Interview réalisée par Hugo Checinski et Pascal Montagne
Illustration réalisée par Marie-Blanche Huet
Léa Bonnaud n’a jamais pu quitter son XVIIIème natal. « C’est mon quartier. J’ai mon bar, tous mes potes, les commerçants me connaissent. Quand, dans la rue, je croise des gens dont le visage me dit quelque chose, il y a une chance sur trois pour que ce soit à Môm’artre que je les ai croisés. Cette association fait vraiment partie du quartier. »
À 24 ans, Léa vient d’aménager toute seule dans un joli studio. Elle a recouvert ses murs blancs de dessins et d’illustrations qu’elle a trouvés dans la rue, juste à côté de son école d’architecture. Avant ça, elle est passée par quelques étapes, comme un DUT du génie civil à Amiens ou une licence de géographie. « Je suis resté » six mois puis je me suis mise à bosser dans la restauration. » Dès la primaire, l’école, ça n’était pas son truc. « J’adore les outils. Môm’artre me permettait de faire mes devoirs sans avoir la possibilité de m’énerver contre ma mère puis d’aller utiliser un marteau ou un pisto-colle pendant les ateliers. »
Finalement, Léa ne garde pas de souvenirs très précis de l’association. Simplement une énergie de bienveillance et de partage. Elle se souvient de ce lieu sans cloisons et sans porte close. « Môm’artre, c’est comme à la maison. On sait ce qu’on peut faire et ce qu’on ne peut pas faire. On sait à quelle heure on goûte et quand il faut se laver les mains ». Peu de souvenirs, donc, mais une vraie expérience : à son arrivée à l’école d’architecture, quand il a fallu utiliser un pisto-colle pour la première fois, elle a montré à ses camarades de classe toutes les facéties qu’elle avait déjà pu éprouver au cours de ses divers ateliers au sein de l’association. « C’est normal de témoigner ici, je rends simplement la monnaie de la pièce à tout ce que ça m’a apporté ».
D’où te viens cette appétence pour l’architecture ?
Ma mère a toujours été très branchée art et culture. Elle m’a baladée un peu partout, dans les musées, au cinéma… Je pense que Môm’artre m’a aussi aidée au développement vers l’art mais c’est dans la même mouvance que l’éducation que ma mère m’a donnée.
Mon père est décédé quand j’avais six ans et il a laissé une cave remplie d’outils en tout genre. Alors l’architecture, comme Môm’artre, me ramène peut-être à lui. Je voulais être débrouillarde et Môm’artre m’a apporté ça dès son décès.
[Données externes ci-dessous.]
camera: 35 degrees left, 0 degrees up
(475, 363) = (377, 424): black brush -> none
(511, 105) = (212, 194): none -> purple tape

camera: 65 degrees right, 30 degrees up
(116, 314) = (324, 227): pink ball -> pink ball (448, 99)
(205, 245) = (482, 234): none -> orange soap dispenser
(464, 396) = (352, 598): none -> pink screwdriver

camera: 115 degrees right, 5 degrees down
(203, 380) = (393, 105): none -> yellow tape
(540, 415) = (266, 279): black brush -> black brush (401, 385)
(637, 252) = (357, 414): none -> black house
Môm’artre te re-créait une sorte de cercle social ?
En tout cas, ça m’apportait un cadre, un rituel. Môm’artre était un peu une seconde famille parce qu’après l’école, c’était l’endroit où je passais le plus de temps. J’arrivais, je prenais mon goûter, j’écoutais Fabien, mon animateur préféré jouer du djembé, je faisais mes devoirs, je faisais l’atelier et j’attendais que ma mère arrive.
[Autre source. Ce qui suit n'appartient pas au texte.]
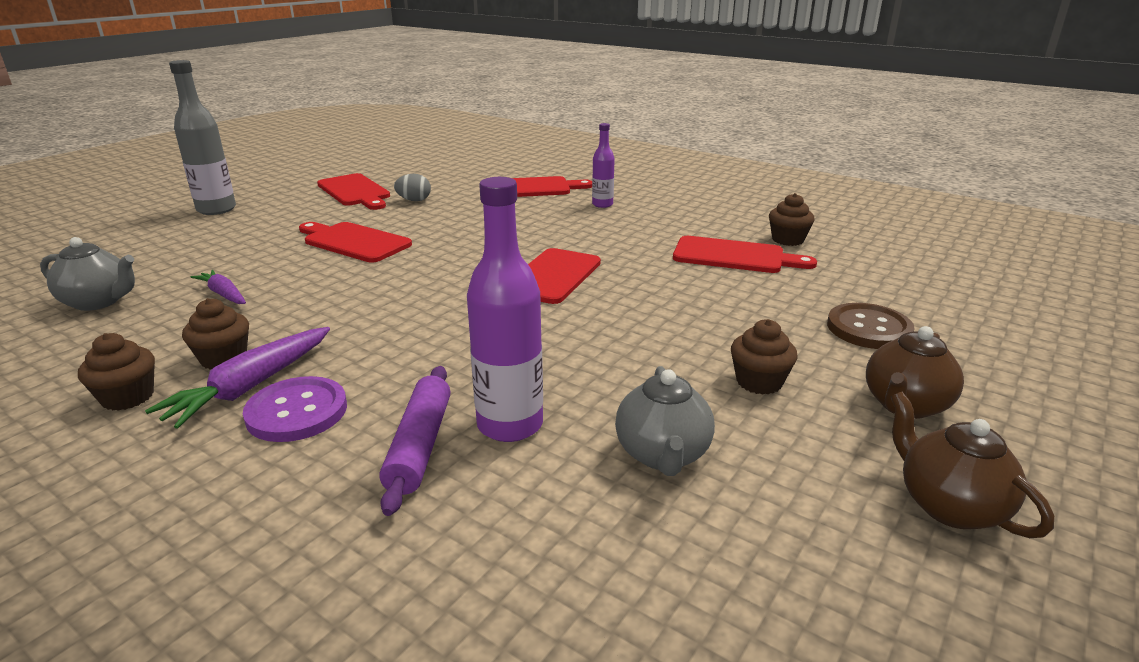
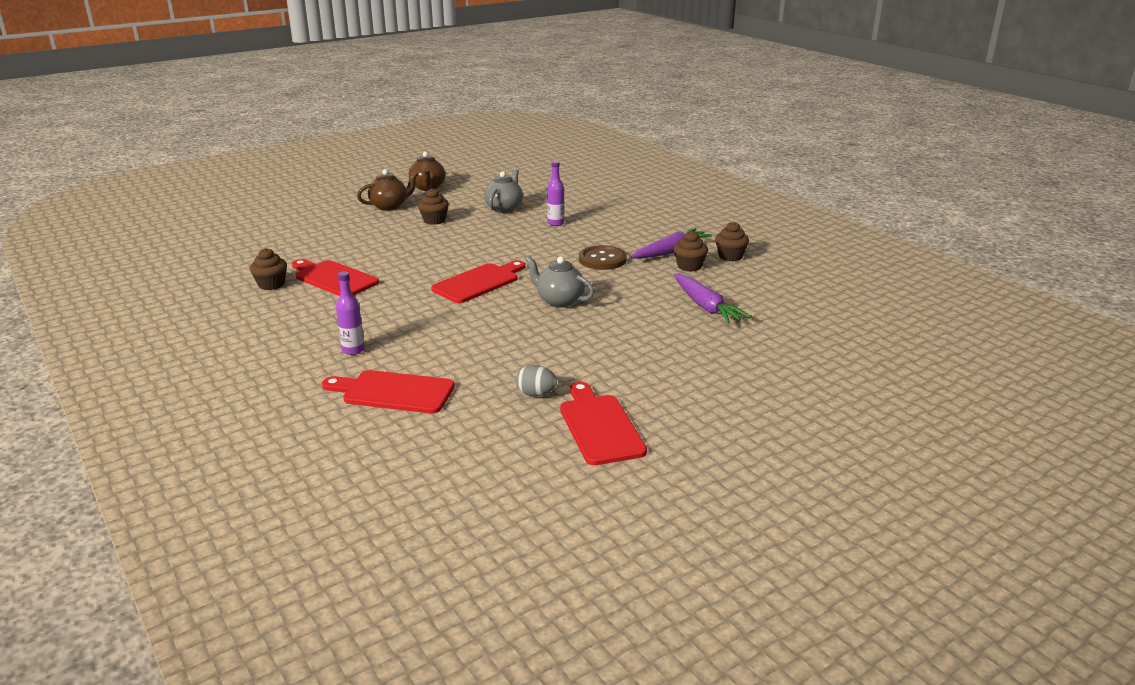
camera: 160 degrees left, 0 degrees up
(99, 302) = (793, 314): grey teapot -> grey teapot (559, 301)
(216, 209) = (759, 419): grey bottle -> none
(224, 294) = (706, 306): purple carrot -> purple carrot, size x1.60
(297, 412) = (647, 240): purple button -> none
(354, 242) = (610, 342): red cutting board -> none
(419, 446) = (595, 223): purple rolling pin -> none
(510, 425) = (555, 223): purple bottle -> purple bottle, size x0.58
(869, 329) = (343, 230): brown button -> brown button (602, 259)

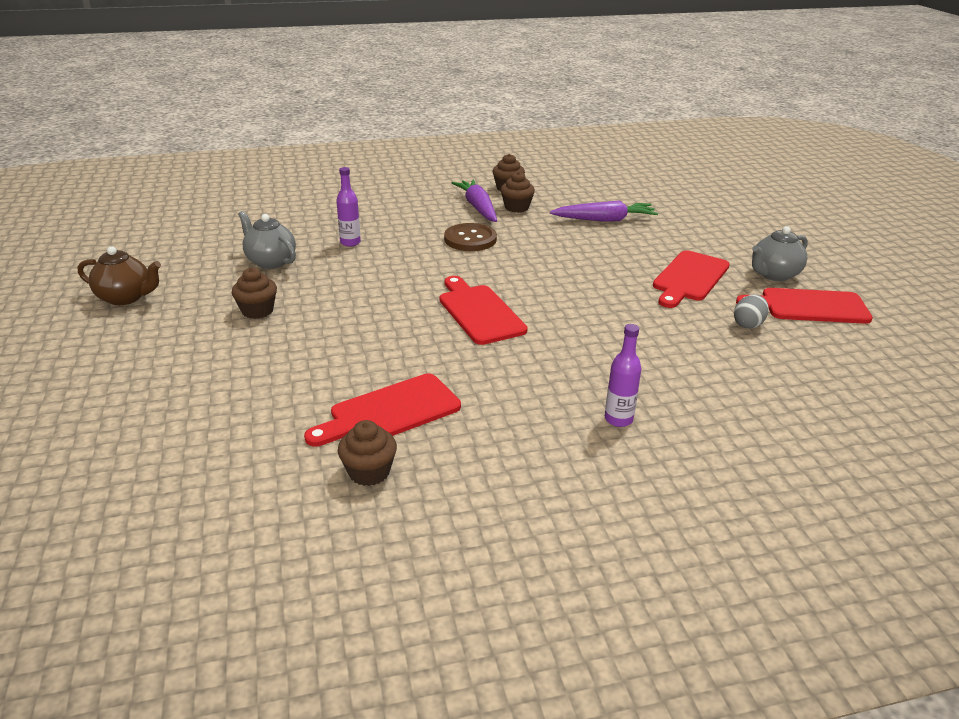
camera: 70 degrees left, 5 degrees up
(389, 206) = (163, 336): brown teapot -> none
(393, 392) = (729, 403): red cutting board -> red cutting board (689, 278)
(559, 301) = (555, 278): grey teapot -> grey teapot (774, 274)

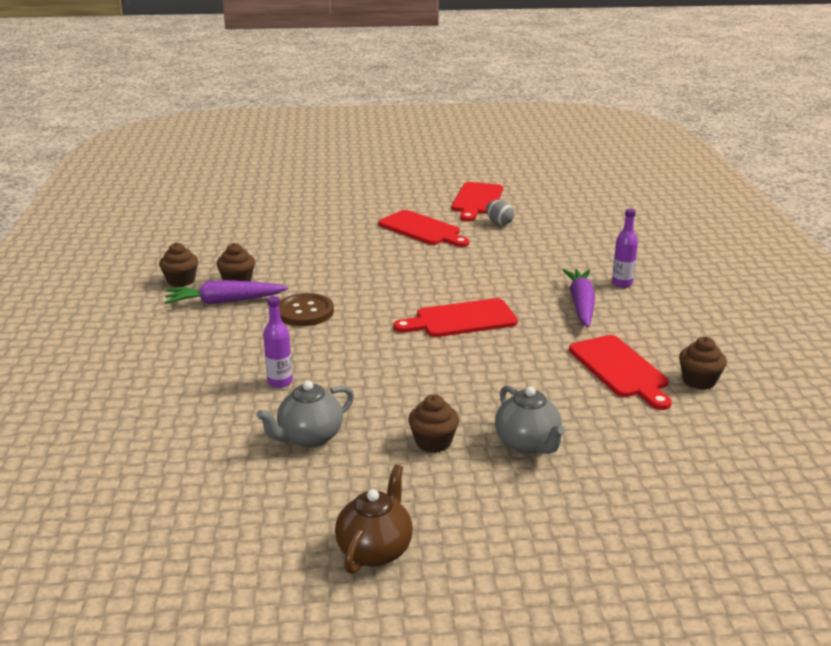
camera: 80 degrees left, 5 degrees down
(604, 220) = (292, 245): purple carrot -> purple carrot (581, 304)
(774, 274) = (425, 201): grey teapot -> grey teapot (527, 444)

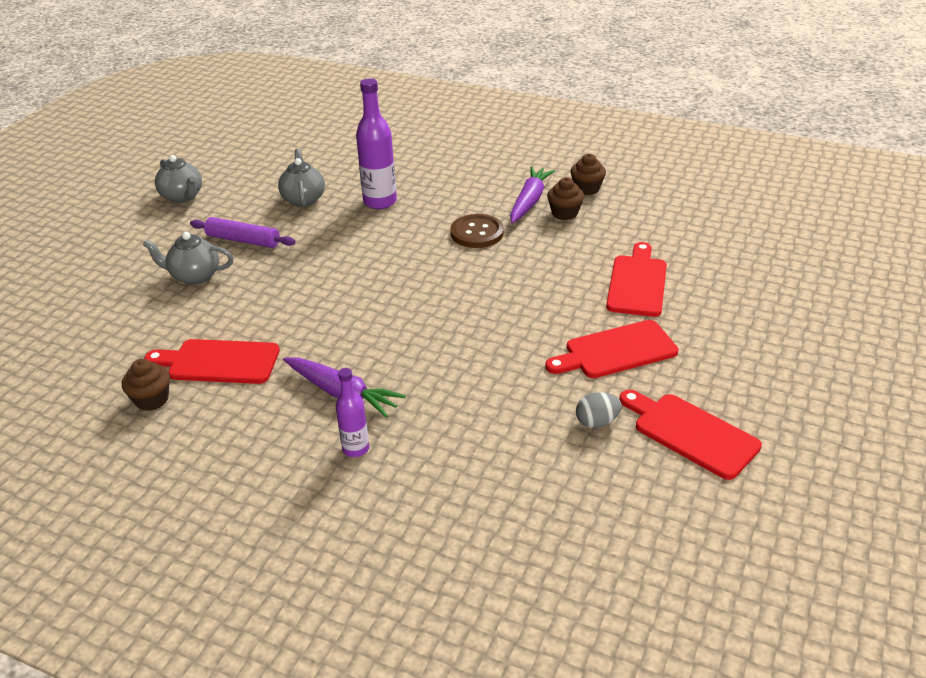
camera: 120 degrees right, 10 degrees up
(280, 382) = (380, 202): purple bottle -> purple bottle, size x1.73
(375, 550) = (182, 197): brown teapot -> grey teapot
(433, 442) = (243, 240): brown cupcake -> purple rolling pin
(461, 319) = (387, 307): red cutting board -> red cutting board (637, 283)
Plusieurs fois dans ma vie, j’ai ressenti de l’admiration pour des gens qui m’encadraient : des profs, des animateurs… À Môm’artre, c’était la première fois que ça arrivait. A chaque fois que Fabien proposait un atelier, j’étais la première à lever la main. Il pouvait proposer n’importe quoi et je le faisais. Quand il est parti, j’étais dépitée et je ne voulais plus y aller (rires).
Tu as des souvenirs avec Fabien ?
Il m’avait fait un dessin que j’ai toujours gardé. Il est quelque part au milieu de mes autres œuvres d’art et des pots en céramique horribles que j’avais offert à ma mère. Mais ce monsieur, il m’a appris à bricoler, à utiliser les outils sans me blesser. Je ne me souviens même plus de son visage ! C’était lui qui jouait du djembé après le goûter alors je me suis mise à en jouer chez moi.
Tu as senti que Môm’artre a aidé ta mère, d’un point de vue moral ou logistique, à cette période où ça devait être difficile pour elle ?
Ma mère est cheffe de projet au sein d’un grand groupe français. Elle a un bon boulot et une belle carrière. Donc venir nous chercher, que ce soit à 16h30 ou 18h, ce n’était pas possible pour elle. C’est aujourd’hui que je me rends compte que Môm’artre l’a bien aidée.
C’est un peu paradoxal mais c’est grâce à Môm’artre que je pouvais la voir parce que c’était elle qui venait nous chercher. Même si elle arrivait en retard (rires). Mais ça m’a toujours arrangée qu’elle soit en retard : tu es toute seule, tous les autres enfants sont partis, alors tu pouvais vraiment être au centre de l’attention.